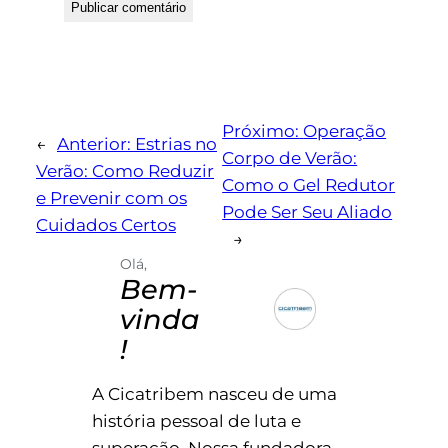
Próximo:
Operação
←
Anterior:
Estrias no
Corpo de Verão:
Verão: Como Reduzir
Como o Gel Redutor
e Prevenir com os
Pode Ser Seu Aliado
Cuidados Certos
→
Olá,
Bem-
vinda
!
A Cicatribem nasceu de uma
história pessoal de luta e
superação. Nossa fundadora,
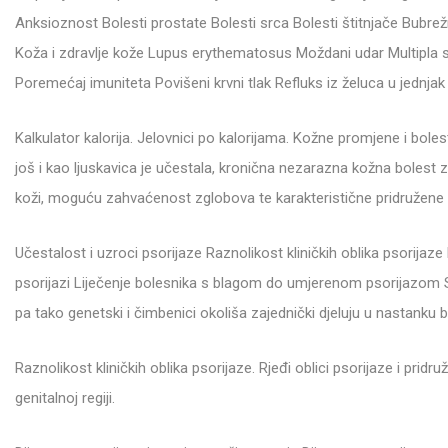
Anksioznost Bolesti prostate Bolesti srca Bolesti štitnjače Bubrežn
Koža i zdravlje kože Lupus erythematosus Moždani udar Multipla 
Poremećaj imuniteta Povišeni krvni tlak Refluks iz želuca u jednjak 
Kalkulator kalorija. Jelovnici po kalorijama. Kožne promjene i bolest
još i kao ljuskavica je učestala, kronična nezarazna kožna boles
koži, moguću zahvaćenost zglobova te karakteristične pridružene 
Učestalost i uzroci psorijaze Raznolikost kliničkih oblika psorijaze 
psorijazi Liječenje bolesnika s blagom do umjerenom psorijazom Sus
pa tako genetski i čimbenici okoliša zajednički djeluju u nastanku b
Raznolikost kliničkih oblika psorijaze. Rjeđi oblici psorijaze i pridr
genitalnoj regiji.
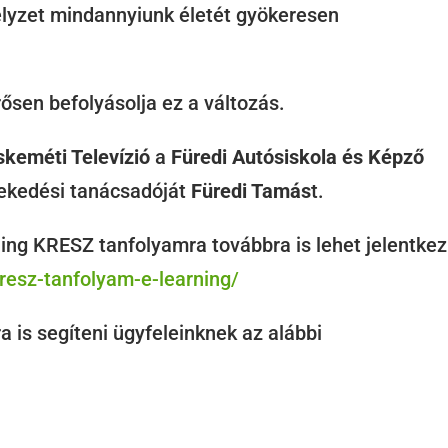
helyzet mindannyiunk életét gyökeresen
ősen befolyásolja ez a változás.
keméti Televízió
a
Füredi Autósiskola és Képző
lekedési tanácsadóját
Füredi Tamás
t.
ning KRESZ tanfolyamra továbbra is lehet jelentkez
resz-tanfolyam-e-learning/
is segíteni ügyfeleinknek az alábbi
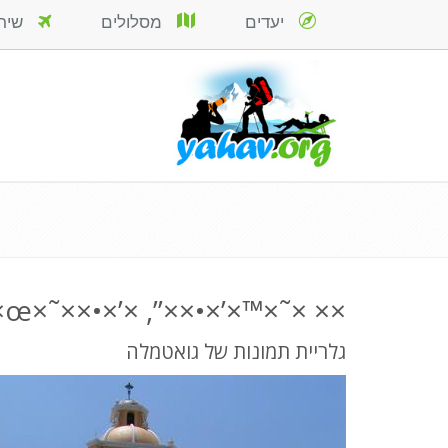
יעדים
מסלולים
שירות
×× ×˜×™×’×•××”, ×’×•××˜×ž×œ×”.
גלריית תמונות של גואטמלה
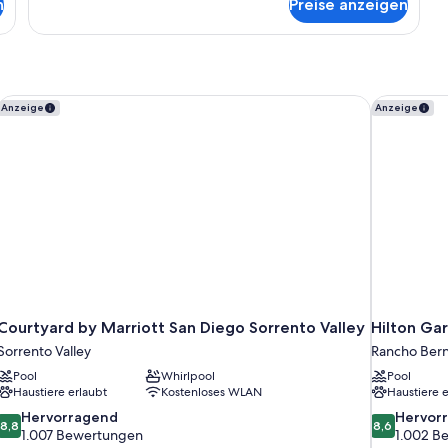
n
Preise anzeigen
Basic-
Zimmer
Courtyard by Marriott San Diego Sorrento Valley
Hilton Gar
Anzeige
Anzeige
Courtyard by Marriott San Diego Sorrento Valley
Hilton Ga
Sorrento Valley
Rancho Ber
Pool
Whirlpool
Pool
Haustiere erlaubt
Kostenloses WLAN
Haustiere e
8.8
8.6
Hervorragend
Hervor
8,8
8,6
von
von
1.007 Bewertungen
1.002 B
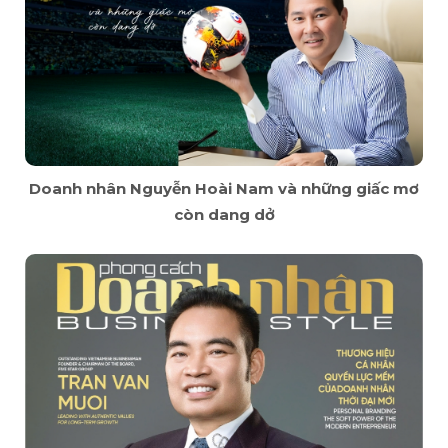
Doanh nhân Nguyễn Hoài Nam và những giấc mơ
còn dang dở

- Exercise details:
Your reply should be the number of lines in the entries that contain "oblika", nothing more.

- Solution below:
2